Gustav Kuhn und seine verbliebenen Getreuen dürften sich inzwischen so einsam fühlen wie Dinosaurier am Ende der Kreidezeit. Wahrscheinlich sind sie ehrlich überrascht, dass es mit ihnen nun zu Ende gehen soll. Denn jetzt distanzieren sich, wenn auch noch vorsichtig, die ersten Politiker. Die Tiroler Kulturlandesrätin Beate Palfrader hat gerade angekündigt, die Intendanz der Erler Festspiele öffentlich auszuschreiben. Das kommt zwar ein bisschen spät, aber immerhin scheint sie erkannt zu haben, dass es so nicht weitergehen kann. Hat der Dirigent und Festspielchef Gustav Kuhn oder hat er nicht? Hat er Frauen bedrängt, Sänger auf Proben drangsaliert und Orchestermusiker mit Knebelverträgen geknechtet?
Vorwürfe gegen die Festivalleitung
Die Festspiele weisen sämtliche Vorwürfe mit Abscheu und Entsetzen zurück, klar. In der Tat scheinen viele der Vertragsdetails legal zu sein, und eine schlechte Arbeitsatmosphäre ist eher nicht gerichtsrelevant. Wer je ein paar Tage in Erl oder in Kuhns Refugium bei Lucca, der Accademia di Montegral verbracht hat, der kennt die dort herrschende Atmosphäre eines barocken Hofstaats, an dem die Höflinge um Serenissimus kreisen, inklusive Mätressenwirtschaft. Im Zentrum ein alternder Maestro, der sein Verhalten vollkommen in Ordnung findet. Inzwischen steht der Zeitgeist aber gegen die alte Machokultur, denn auch in der Politik sind neue, jüngere Kräfte nachgewachsen, die einen anderen Stil bevorzugen und die Altherrenkartelle bröckeln lassen. Aber man möge sich nicht täuschen. Die alten Verbindungen funktionieren noch und neue werden aufgebaut. Ein Zeichen für die fortbestehenden Machtverhältnisse ist, dass es auch jetzt noch schwierig zu sein scheint, Künstler zu finden, die ihre handfesten Vorwürfe gegen Kuhn und die Festspiele gerichtsfest öffentlich machen. Wer will schon als Querulant gelten, wenn jeder einzelne Vertrag neue ausgehandelt werden muss?

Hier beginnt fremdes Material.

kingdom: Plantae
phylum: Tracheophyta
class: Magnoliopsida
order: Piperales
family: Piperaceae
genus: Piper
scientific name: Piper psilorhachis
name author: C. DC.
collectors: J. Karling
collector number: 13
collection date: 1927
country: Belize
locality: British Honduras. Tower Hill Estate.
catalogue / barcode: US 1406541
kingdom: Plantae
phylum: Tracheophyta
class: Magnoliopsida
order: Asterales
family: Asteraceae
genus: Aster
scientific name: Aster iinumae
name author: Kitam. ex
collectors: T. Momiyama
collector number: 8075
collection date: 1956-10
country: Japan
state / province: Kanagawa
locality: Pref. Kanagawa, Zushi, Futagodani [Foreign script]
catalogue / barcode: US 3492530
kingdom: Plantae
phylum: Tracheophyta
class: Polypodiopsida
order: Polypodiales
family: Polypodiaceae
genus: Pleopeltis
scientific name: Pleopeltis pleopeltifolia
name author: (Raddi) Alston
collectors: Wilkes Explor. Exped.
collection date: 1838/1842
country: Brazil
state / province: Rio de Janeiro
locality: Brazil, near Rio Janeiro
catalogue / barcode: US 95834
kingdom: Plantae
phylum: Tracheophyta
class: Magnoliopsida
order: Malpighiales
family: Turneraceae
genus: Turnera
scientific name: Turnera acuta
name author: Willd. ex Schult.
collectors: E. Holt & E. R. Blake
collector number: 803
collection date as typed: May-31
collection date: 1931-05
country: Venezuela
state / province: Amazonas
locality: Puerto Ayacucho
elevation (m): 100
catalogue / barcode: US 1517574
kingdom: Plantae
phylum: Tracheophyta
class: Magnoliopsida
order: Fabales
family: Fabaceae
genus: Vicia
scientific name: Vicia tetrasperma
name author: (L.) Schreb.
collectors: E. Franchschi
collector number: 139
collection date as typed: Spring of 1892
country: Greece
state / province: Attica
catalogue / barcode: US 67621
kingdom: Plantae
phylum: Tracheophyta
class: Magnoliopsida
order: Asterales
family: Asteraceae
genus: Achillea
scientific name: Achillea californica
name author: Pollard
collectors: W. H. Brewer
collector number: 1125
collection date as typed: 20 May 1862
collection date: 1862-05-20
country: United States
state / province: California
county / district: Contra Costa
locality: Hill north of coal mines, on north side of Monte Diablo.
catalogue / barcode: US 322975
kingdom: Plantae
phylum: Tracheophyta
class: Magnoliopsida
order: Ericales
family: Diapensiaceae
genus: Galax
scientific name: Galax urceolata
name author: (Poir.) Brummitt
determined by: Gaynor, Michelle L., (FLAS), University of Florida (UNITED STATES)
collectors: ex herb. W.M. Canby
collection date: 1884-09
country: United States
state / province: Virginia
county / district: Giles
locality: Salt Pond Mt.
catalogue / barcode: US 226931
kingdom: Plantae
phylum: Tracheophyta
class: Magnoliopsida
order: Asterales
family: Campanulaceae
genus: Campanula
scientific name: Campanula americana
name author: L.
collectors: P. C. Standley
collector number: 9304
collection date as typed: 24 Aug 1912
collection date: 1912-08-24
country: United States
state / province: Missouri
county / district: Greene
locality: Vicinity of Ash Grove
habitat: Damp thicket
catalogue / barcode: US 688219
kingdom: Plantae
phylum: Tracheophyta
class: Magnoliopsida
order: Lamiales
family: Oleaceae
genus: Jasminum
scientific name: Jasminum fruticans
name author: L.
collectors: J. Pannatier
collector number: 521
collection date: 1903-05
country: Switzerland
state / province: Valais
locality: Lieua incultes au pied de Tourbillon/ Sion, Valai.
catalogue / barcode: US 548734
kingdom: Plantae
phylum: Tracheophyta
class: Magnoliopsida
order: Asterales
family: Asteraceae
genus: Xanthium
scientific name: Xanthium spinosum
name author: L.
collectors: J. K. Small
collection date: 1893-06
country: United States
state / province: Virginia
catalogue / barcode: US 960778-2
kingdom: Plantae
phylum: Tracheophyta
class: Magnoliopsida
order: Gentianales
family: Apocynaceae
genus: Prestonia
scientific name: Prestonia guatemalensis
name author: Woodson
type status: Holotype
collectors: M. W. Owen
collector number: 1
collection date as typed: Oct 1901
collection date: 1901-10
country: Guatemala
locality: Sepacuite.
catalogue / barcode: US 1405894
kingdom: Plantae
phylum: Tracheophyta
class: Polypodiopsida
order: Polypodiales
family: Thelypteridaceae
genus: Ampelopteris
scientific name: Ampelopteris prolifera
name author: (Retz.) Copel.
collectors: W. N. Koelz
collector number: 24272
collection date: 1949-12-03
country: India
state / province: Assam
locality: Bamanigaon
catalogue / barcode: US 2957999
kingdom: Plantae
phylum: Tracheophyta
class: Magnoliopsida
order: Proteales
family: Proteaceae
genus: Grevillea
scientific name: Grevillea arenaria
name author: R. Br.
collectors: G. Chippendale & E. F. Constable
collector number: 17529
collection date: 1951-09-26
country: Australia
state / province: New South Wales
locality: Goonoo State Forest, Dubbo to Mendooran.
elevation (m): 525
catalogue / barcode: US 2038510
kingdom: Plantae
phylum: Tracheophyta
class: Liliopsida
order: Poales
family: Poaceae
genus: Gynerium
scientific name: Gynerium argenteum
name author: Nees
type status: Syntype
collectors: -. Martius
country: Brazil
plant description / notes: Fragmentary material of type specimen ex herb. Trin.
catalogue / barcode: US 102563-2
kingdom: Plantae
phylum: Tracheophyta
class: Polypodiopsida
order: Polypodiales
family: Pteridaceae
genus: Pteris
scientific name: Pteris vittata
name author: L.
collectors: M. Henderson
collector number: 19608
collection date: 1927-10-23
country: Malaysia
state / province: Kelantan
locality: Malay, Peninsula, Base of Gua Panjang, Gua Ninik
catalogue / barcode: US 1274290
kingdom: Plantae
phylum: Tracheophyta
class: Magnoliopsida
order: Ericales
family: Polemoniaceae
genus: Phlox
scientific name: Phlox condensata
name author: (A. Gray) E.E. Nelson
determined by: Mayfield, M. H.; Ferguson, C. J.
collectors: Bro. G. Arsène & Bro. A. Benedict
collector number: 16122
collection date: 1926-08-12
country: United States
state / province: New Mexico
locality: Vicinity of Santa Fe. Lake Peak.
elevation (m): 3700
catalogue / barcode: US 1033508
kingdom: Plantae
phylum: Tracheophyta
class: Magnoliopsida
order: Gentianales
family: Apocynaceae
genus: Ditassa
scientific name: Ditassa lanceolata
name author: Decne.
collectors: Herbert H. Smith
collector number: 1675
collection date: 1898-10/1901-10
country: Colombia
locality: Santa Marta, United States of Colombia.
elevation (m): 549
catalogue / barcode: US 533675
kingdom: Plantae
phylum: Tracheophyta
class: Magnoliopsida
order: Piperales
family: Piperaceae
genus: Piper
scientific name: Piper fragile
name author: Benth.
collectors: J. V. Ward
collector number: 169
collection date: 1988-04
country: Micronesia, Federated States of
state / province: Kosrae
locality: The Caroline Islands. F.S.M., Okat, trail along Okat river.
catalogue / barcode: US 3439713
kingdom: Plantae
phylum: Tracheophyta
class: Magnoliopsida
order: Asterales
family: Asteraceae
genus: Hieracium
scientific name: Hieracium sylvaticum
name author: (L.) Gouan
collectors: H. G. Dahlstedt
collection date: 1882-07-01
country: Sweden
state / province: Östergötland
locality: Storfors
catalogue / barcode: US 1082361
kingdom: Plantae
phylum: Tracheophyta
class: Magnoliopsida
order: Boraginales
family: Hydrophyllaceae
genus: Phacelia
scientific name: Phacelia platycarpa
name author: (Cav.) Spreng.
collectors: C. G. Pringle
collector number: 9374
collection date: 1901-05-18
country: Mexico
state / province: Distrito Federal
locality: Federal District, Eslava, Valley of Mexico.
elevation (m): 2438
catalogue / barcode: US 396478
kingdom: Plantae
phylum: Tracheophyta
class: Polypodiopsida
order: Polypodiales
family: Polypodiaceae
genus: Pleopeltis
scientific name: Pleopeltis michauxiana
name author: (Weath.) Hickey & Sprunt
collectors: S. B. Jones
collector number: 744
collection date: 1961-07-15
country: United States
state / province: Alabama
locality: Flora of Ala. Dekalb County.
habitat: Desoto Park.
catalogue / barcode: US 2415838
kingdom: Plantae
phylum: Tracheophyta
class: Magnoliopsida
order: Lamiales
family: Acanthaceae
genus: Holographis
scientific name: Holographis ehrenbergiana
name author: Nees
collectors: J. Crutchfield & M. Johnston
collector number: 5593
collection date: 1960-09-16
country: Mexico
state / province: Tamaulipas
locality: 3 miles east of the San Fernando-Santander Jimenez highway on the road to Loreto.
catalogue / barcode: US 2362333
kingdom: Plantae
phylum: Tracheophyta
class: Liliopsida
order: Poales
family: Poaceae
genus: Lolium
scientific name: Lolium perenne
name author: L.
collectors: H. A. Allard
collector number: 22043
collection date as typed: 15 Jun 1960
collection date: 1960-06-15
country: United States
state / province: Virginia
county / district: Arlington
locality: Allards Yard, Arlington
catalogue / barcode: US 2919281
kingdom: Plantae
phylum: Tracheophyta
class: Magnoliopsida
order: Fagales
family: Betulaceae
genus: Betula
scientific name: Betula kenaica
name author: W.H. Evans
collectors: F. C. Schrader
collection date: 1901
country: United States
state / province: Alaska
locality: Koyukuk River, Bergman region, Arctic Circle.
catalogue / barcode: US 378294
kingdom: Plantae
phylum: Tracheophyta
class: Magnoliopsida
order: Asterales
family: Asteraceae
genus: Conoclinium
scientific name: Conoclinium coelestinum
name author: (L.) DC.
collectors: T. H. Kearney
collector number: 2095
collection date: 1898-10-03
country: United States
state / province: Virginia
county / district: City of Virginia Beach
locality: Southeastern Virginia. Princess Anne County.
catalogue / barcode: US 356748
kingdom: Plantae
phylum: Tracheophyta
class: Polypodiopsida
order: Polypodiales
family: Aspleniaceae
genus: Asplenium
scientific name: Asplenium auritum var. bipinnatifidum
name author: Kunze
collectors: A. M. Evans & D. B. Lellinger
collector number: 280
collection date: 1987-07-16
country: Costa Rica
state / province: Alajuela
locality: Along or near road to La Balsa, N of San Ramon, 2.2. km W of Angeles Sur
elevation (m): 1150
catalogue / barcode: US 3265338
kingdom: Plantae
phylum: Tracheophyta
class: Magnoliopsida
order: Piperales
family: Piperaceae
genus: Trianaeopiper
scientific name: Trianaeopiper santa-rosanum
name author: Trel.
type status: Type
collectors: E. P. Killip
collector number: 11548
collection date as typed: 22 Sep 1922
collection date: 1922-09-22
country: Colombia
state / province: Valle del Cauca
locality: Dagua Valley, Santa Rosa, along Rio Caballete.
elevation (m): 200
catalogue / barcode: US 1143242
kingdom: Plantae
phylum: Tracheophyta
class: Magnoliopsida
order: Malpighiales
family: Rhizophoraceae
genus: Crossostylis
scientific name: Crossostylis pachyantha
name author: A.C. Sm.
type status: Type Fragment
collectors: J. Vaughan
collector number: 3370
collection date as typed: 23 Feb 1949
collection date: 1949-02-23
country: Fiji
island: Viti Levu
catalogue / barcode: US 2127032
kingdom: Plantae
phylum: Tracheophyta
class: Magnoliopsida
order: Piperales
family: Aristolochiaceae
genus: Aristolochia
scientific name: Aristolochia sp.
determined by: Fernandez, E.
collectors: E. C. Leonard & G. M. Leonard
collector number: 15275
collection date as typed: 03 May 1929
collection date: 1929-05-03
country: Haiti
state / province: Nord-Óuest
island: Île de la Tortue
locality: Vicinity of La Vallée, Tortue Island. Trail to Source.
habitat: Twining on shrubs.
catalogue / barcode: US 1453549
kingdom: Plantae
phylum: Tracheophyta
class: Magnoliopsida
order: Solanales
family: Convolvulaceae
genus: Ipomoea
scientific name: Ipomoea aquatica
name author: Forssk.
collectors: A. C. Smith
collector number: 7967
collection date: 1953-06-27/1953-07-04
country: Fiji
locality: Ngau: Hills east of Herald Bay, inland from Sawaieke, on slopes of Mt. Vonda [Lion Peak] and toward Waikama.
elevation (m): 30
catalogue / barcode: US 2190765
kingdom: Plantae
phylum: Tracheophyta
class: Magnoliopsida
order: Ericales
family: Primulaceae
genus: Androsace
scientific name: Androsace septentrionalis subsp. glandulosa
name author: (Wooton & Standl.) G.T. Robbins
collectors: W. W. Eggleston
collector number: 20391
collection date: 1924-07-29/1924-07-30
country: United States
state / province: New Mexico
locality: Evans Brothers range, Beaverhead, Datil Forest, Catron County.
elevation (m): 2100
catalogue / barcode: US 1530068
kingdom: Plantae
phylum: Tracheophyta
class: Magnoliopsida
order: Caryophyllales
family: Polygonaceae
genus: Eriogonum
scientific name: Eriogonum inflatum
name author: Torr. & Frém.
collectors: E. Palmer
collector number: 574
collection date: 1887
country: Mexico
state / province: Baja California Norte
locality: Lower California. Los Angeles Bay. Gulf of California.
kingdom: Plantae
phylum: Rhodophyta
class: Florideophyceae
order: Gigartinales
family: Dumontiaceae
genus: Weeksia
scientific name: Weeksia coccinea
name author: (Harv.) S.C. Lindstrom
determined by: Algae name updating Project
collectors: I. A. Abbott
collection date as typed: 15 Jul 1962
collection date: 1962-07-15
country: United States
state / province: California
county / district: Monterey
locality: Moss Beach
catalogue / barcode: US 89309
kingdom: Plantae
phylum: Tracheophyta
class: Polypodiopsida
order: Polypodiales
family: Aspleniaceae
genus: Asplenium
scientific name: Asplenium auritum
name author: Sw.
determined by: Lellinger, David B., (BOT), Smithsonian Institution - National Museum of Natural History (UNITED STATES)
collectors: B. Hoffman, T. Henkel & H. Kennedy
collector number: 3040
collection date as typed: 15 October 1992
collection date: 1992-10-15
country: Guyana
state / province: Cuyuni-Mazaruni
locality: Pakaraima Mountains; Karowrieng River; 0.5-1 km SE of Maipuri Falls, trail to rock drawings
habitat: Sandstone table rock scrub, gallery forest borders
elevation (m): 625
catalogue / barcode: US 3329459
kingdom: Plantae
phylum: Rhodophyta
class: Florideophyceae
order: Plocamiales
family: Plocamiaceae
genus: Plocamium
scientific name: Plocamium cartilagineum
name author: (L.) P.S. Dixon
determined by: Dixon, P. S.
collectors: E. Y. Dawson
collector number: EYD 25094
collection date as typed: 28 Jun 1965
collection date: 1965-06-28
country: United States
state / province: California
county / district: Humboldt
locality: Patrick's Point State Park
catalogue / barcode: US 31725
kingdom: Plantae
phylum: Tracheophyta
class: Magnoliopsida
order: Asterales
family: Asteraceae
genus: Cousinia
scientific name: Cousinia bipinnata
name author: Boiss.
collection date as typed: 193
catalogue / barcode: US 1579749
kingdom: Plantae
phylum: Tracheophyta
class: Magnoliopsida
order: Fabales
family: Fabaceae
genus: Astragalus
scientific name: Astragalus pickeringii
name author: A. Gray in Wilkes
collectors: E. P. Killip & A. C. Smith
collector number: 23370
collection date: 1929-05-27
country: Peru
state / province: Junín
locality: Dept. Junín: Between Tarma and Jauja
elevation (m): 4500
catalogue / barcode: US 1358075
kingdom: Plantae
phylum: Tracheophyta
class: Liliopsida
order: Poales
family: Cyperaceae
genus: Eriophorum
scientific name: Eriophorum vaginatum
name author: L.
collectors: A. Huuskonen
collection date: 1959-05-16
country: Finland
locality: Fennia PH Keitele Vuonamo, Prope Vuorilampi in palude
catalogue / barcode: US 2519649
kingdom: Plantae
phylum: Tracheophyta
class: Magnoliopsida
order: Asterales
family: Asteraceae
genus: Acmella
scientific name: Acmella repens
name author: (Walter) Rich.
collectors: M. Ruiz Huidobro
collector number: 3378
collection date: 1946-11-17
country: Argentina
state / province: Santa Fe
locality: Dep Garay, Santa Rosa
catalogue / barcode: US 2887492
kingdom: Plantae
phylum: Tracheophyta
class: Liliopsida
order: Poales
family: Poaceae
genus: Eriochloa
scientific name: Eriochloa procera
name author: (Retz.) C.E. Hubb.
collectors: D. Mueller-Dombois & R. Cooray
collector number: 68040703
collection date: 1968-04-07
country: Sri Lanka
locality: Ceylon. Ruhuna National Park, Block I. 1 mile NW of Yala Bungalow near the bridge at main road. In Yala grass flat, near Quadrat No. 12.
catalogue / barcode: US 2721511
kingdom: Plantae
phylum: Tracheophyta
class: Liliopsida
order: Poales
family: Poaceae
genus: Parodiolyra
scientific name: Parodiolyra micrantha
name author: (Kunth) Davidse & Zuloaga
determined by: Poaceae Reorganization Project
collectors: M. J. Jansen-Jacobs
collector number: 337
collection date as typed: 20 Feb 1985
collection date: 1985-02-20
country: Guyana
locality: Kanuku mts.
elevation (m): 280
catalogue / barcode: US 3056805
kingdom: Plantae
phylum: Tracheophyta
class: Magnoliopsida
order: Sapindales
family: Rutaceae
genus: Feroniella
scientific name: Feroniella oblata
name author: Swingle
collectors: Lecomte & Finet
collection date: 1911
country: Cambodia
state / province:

Auf diesem Markt reicht mitunter bereits ein warnender Anruf bei befreundeten Intendanten- oder Dirigentenkollegen, um eine vielversprechende Karriere dauerhaft zu behindern, also hält man besser den Mund und fügt sich in bestehende Verhältnisse.
Gagendumping als Prinzip
Denn das System Kuhn in Erl konnte nur funktionieren, weil sich die "Geiz ist geil"-Mentalität so tief in unseren Kulturbetrieb eingefressen hat. Die Gagen im mittleren Bereich sinken seit Jahren und doch gibt es immer wieder gut ausgebildete Künstler, die billig und mehr oder weniger willig mitmachen. Vor allem in Osteuropa finden sich zahlreiche Künstler, die über tausende Kilometer mit dem Bus reisen und sittenwidrige Arbeitsbedingungen akzeptieren, weil die gezahlten Hungerlöhne für sie immer noch beträchtlich sind. Unser kultureller Reichtum beruht auf der Armut der anderen, da sollten wir uns nichts vormachen. Das System Kuhn ist ein Symptom, das nicht nur Österreich betrifft. Man muss schon sehr viel Hoffnung mitbringen, um zu glauben, dass jetzt tatsächlich die Ursachen geändert würden. Denn dann müssten sich Politiker dazu bekennen, dass ihnen die Kultur mehr wert ist als ein Handgeld und müssten endlich genauer hinschauen, wie Kunst produziert wird. In dieser Hinsicht hat sich der Zeitgeist jedenfalls noch nicht gewandelt.